19.03.2015 change 19.03.2015

Don’t pollute with light - new campaign of the Copernicus Science Centre

Photo: Fotolia Photo: Fotolia

Unnecessary city lights make it more difficult to see the stars, increase energy consumption and disrupt the lives of animals. On March 20 - the day of solar eclipse - the Copernicus Science Centre begins to fight for the darker sky, inaugurating the campaign "Don’t shine, don’t pollute".

According to estimates, 95 percent Europeans live in conditions that prevent noticing the night sky. "Due to light pollution and increased brightness of the background of the sky, we see only a few stars over the large urban centres: a few dozen to a few hundred after a rainy and windy weather, compared to several thousand, which can be seen in a really dark sky" - told PAP one of the authors of the campaign, Karol Wójcicki from the Copernicus Science Centre.

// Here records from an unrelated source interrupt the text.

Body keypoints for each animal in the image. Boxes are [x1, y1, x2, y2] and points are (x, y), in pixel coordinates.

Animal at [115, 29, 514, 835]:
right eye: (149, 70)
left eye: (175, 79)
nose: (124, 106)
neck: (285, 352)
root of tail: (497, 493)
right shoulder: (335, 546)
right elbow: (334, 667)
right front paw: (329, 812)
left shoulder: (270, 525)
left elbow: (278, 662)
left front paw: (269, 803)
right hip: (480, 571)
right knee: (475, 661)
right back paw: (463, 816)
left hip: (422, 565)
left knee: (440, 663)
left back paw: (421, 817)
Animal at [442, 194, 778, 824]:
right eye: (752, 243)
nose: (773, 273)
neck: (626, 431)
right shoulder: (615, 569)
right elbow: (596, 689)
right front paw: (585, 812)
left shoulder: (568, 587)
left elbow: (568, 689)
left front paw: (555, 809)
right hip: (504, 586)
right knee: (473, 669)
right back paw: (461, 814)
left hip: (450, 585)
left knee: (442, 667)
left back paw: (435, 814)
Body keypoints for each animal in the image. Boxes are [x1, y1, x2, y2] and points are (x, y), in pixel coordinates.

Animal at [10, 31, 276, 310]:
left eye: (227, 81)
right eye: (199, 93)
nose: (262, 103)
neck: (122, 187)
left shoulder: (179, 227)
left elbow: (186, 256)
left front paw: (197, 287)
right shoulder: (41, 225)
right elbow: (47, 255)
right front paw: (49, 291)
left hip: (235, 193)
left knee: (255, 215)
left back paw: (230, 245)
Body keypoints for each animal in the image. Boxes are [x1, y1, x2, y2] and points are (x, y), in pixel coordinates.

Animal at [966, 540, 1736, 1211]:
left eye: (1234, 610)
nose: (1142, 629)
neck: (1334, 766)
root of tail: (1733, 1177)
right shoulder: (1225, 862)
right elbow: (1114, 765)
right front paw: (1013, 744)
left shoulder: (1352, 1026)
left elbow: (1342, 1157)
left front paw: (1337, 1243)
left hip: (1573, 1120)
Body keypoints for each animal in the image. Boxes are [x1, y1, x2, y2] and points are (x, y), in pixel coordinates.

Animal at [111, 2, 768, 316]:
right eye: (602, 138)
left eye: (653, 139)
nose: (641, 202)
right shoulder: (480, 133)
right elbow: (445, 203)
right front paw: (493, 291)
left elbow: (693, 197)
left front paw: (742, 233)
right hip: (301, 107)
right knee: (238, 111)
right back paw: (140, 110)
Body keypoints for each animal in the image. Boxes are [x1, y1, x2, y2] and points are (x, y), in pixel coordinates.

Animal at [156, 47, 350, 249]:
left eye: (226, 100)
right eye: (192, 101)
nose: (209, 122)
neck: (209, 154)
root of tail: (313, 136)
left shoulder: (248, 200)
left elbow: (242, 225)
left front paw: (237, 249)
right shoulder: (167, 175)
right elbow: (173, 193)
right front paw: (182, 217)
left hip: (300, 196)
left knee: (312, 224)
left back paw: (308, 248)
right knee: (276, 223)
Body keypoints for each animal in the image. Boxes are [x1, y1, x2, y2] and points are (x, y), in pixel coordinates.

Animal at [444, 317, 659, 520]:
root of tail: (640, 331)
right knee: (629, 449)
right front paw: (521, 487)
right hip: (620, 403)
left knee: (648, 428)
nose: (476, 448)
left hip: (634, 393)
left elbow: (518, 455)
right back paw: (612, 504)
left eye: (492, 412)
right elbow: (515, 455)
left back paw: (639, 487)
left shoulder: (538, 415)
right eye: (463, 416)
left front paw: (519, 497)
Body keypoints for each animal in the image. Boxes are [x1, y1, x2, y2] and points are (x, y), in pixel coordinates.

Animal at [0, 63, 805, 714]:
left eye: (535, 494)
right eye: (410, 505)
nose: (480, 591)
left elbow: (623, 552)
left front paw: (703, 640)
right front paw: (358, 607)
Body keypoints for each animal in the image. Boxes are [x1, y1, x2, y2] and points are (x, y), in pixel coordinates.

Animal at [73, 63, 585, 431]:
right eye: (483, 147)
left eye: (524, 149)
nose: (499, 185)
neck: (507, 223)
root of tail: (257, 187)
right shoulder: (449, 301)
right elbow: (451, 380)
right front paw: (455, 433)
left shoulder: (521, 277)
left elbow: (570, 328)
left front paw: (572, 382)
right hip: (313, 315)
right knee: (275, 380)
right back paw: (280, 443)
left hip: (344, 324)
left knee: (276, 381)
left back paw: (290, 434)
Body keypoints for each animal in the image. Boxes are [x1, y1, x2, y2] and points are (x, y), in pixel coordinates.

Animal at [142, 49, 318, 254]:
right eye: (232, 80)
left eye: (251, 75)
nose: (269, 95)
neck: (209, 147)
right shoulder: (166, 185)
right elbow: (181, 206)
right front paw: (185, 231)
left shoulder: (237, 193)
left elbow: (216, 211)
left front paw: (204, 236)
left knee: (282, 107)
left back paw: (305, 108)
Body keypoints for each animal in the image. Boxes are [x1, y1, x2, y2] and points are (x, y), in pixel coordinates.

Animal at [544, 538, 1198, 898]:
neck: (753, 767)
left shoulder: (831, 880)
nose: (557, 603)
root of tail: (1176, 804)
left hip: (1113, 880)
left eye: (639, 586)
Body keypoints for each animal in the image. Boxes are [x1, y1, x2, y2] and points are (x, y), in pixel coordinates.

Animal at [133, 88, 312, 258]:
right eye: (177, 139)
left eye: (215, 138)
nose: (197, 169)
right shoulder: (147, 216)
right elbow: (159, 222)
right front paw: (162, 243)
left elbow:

Sky light pollution is a problem for astronomy enthusiasts, but not only for them. "It is also a problem for animals whose natural cycle of day and night is disturbed with a large amount of artificial light. And it is a problem of increased power consumption. Many streetlights are poorly set or designed: they shine to the sides, upwards, and then you have to use light bulbs with more power. But generally we need to illuminate the sidewalk, street. If we focus only on those elements, the energy consumption would be lower" - described Wójcicki.

However, since few people consider excessive and unnecessary lighting pollution, the Copernicus Science Centre decided to launch the campaign "Don’t shine, don’t pollute". "We want to draw attention of ordinary people to the fact that this problem exists" - emphasised Wójcicki.

The authors of the campaign will begin with taking care of the darker sky above the Copernicus Science Centre. "We want to change the lighting near the planetarium, turn off a few lanterns, which are more of a decoration than illumination, and disturb during night observations in our Discovery Park" - added Wójcicki.

Organizers are also discussing a change of the lighting in the immediate vicinity of the Copernicus Science Centre with Warsaw authorities, so that some lanterns and lamps - in sight of people standing in the Discovery Park - shine "in a more sensible way". "We know that the lights have to be there, but you can, for example, replace lamps mounted on the Świętokrzyski bridge to stop them from emitting light to the sides, only illuminate the street and sidewalk" - said Wójcicki.

Anyone can join the fight for dark sky. We can turn off unnecessary lighting in the garden or on the balcony, which illuminates the neighbour’s bedroom. Or replace backyard lantern in the shape of a ball, shining upwards and sideways, with one that shines down.

Wójcicki said that there are more and more initiatives that popularise the idea of fighting light pollution: dark sky areas, parks and reserves. "Soon we will want to invite these institutions to cooperate and help them publicize their initiatives. They do a fantastic job. A good example is the commune Sopotnia Wielka, where the efforts of several activists resulted in the replacements of lighting, so that the firstly it does not shine to the sides, and secondly it turns off late in the night, when already hardly anyone uses it" - he said.

After a year of the campaign "Don’t shine, don’t pollute", a document will be prepared that will be provided to various institutions, communes and municipalities. "Together with experts and scientists we will show the possible advantages of reducing light pollution of the sky, not just those related to the astronomy. We also want to propose the methods these institutions could use to reduce the amount of unnecessary light. We will let the experts speak" - emphasised Wójcicki.

Inauguration of the campaign will take place on March 20, which is the day of a partial solar eclipse visible in Poland. "In this particular situation light pollution of the sky is not important, but symbolic dimming of the Sun by the Moon will be a good symbol" - noted Wójcicki.

The International Astronomical Union in cooperation with the European Physical Society also draws attention to the issue of protection of natural areas of dark sky as a heritage of humanity and the problems arising from the sky light pollution. The occasion is currently celebrated International Year of Light and Light-based Technologies.